Saudi Arabia leads the way to continuous transaction controls in the Gulf
Saudi Arabia introduced an e-invoicing regime with a phased approach in December 2021. Having only introduced VAT on 1 January 2018, the country is already leading the way in digitizing tax compliance in the Gulf Region.
According to the finalised rules published by Saudi Arabia’s tax authority, Zakat, Tax and Customs Authority (ZATCA) the go-live date of the second phase is 1 January 2023.
In addition to other requirements, Phase 2 also introduced integration with a digital ZATCA platform for continuous transaction controls (CTCs), requiring taxpayers to clear invoices ahead of transmission to buyers.

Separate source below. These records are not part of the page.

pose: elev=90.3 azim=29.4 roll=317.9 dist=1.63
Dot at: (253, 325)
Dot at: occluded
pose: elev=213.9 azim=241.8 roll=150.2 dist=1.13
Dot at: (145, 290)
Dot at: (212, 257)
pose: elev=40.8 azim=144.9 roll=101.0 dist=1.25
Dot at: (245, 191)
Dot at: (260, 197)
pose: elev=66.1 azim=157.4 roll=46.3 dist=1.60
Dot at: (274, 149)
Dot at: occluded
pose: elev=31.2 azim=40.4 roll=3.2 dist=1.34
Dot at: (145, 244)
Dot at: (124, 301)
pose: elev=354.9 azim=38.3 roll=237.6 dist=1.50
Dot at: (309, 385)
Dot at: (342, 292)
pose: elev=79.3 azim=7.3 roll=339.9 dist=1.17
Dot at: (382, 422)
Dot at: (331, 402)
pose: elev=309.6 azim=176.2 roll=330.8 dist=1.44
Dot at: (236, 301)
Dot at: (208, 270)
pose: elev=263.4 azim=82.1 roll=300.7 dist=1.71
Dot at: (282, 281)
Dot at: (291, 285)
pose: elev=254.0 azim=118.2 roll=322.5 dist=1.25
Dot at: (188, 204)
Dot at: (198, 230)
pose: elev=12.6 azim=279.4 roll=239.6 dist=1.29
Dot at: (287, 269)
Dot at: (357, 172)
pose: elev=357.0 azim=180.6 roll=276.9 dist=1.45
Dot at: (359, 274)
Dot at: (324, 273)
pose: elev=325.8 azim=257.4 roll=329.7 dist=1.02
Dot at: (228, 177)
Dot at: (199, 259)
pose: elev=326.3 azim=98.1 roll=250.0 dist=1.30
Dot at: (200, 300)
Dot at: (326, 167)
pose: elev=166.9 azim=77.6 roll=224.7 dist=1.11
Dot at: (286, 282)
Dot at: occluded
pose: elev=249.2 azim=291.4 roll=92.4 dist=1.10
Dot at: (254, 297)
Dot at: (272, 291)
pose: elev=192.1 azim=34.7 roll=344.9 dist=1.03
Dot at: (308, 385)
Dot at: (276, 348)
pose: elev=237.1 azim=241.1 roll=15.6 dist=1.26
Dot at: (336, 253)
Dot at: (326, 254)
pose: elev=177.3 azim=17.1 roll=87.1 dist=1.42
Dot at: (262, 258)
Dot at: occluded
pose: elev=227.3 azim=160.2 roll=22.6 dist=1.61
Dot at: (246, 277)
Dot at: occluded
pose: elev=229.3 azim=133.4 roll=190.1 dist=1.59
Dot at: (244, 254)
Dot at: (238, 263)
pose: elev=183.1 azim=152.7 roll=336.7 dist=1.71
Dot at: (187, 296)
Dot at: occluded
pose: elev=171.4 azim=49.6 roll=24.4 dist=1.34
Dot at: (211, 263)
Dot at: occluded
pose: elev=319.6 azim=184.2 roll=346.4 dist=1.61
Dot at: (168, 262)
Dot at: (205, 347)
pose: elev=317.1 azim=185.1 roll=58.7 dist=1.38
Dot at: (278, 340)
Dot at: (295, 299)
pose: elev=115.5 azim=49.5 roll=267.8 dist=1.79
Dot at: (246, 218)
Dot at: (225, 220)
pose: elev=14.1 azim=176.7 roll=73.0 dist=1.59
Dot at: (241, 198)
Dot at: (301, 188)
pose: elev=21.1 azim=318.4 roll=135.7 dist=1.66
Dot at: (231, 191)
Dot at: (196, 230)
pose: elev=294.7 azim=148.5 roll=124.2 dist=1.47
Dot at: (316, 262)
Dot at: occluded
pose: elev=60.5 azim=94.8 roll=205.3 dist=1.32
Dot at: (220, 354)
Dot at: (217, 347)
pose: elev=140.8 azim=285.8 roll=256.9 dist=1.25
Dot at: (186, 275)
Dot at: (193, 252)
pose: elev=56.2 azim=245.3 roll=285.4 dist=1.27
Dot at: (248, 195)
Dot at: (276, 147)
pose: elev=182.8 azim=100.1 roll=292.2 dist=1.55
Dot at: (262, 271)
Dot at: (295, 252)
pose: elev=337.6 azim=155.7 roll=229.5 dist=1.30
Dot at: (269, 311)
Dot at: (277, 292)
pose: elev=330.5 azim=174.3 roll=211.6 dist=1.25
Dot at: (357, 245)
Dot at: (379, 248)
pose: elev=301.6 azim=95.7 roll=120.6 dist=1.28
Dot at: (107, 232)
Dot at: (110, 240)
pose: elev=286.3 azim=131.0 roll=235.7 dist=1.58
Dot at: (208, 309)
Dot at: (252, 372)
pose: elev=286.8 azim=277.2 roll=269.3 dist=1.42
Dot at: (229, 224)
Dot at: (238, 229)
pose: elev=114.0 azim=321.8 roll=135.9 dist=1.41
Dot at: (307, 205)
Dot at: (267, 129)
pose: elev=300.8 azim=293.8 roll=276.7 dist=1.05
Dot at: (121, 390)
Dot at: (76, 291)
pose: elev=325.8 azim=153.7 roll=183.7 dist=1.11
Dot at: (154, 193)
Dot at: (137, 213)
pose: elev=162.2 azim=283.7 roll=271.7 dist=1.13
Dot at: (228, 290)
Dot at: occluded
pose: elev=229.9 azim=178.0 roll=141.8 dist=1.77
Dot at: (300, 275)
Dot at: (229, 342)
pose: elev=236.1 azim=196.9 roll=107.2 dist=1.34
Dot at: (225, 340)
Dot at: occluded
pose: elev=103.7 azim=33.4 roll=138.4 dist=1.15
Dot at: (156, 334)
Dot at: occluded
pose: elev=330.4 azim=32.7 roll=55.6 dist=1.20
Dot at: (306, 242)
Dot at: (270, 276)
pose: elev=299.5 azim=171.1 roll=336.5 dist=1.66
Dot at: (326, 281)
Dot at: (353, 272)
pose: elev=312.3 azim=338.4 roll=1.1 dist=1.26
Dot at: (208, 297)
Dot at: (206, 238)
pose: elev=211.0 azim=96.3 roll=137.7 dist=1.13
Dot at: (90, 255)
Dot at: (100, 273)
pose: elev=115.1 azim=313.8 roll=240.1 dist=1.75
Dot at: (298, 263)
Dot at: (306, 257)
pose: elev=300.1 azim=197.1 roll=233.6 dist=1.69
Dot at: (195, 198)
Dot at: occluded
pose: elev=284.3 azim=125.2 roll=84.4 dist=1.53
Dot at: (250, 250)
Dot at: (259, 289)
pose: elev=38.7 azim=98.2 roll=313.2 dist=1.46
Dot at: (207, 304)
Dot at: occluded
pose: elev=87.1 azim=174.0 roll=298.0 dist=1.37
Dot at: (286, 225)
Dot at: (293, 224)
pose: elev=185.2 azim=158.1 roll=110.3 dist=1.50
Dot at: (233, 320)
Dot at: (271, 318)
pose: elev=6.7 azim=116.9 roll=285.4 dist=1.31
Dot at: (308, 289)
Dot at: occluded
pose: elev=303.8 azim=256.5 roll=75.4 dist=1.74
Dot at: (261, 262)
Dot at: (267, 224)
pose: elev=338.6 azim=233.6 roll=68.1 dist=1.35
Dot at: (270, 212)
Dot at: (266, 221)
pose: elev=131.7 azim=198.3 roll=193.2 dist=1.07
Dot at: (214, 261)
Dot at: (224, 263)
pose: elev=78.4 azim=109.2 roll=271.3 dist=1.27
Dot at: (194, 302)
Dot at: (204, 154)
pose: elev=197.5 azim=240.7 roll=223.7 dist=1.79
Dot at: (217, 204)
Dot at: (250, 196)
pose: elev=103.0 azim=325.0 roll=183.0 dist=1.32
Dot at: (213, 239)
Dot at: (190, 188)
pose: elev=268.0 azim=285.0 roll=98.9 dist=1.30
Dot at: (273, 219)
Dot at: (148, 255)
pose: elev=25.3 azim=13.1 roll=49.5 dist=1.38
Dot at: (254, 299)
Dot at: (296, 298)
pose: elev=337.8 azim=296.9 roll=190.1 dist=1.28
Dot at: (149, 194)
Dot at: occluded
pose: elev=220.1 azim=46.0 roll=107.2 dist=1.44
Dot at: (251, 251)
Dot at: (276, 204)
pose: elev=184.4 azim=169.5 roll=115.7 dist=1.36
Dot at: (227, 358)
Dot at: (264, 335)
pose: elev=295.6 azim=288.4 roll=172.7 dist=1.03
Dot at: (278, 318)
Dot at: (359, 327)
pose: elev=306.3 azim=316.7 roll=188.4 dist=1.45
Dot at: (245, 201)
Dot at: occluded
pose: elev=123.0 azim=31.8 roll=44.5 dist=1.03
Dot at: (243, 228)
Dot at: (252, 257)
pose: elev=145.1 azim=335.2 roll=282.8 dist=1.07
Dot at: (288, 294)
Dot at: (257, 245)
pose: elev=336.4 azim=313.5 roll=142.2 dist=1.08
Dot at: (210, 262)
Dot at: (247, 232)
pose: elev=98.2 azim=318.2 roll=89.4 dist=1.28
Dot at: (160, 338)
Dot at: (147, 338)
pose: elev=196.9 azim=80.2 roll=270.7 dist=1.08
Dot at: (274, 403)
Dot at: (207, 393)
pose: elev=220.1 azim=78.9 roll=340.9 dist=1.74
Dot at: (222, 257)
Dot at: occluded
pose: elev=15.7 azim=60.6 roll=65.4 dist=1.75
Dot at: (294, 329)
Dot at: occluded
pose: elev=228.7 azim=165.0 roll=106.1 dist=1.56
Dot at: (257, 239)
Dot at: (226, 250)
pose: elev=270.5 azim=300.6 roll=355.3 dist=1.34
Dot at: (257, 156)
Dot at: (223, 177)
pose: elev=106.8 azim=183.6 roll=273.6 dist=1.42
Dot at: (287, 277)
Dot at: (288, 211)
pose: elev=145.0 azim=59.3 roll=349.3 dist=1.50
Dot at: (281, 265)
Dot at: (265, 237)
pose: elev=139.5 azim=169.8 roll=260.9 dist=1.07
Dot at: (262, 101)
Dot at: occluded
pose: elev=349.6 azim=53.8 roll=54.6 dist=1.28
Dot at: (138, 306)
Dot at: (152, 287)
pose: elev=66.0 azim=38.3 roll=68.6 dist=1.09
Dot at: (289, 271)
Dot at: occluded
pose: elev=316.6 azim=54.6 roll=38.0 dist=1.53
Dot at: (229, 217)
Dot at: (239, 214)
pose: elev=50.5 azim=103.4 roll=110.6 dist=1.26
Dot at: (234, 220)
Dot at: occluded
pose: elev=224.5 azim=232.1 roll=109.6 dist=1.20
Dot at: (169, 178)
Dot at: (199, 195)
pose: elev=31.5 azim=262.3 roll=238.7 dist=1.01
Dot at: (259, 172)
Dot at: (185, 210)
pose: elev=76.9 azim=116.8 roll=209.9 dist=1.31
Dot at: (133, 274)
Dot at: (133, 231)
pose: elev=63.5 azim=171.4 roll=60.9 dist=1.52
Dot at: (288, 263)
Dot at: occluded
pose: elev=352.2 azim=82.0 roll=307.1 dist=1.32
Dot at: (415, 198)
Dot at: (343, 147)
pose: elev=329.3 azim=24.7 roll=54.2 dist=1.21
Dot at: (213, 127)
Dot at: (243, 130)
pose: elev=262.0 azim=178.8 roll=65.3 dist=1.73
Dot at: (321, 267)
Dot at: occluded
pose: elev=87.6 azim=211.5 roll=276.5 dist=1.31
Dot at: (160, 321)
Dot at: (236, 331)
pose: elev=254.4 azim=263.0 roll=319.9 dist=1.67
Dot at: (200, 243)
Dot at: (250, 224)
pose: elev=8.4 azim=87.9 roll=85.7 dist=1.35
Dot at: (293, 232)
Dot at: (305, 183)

Phase 1 – Mandatory e-invoicing generation with post audit controls: Started on 4 December 2021
Phase 2 – CTC regime: Started on 1 January 2023, requiring taxpayers to transmit e-invoices in addition to electronic notes to tax authority ZATCA for clearance
Phase 1: 4 December 2021 – All resident taxable persons in the Kingdom to generate, amend and store e-invoices and electronic notes (credit and debit notes).
Phase 2: 1 January 2023 – Additional requirements for taxable persons to transmit e-invoices and electronic notes to the ZATCA. It will be a phased adoption starting with larger companies, with more gradually coming into the scope of the mandate. Companies can expect six months’ notice before the deadline by which they must comply.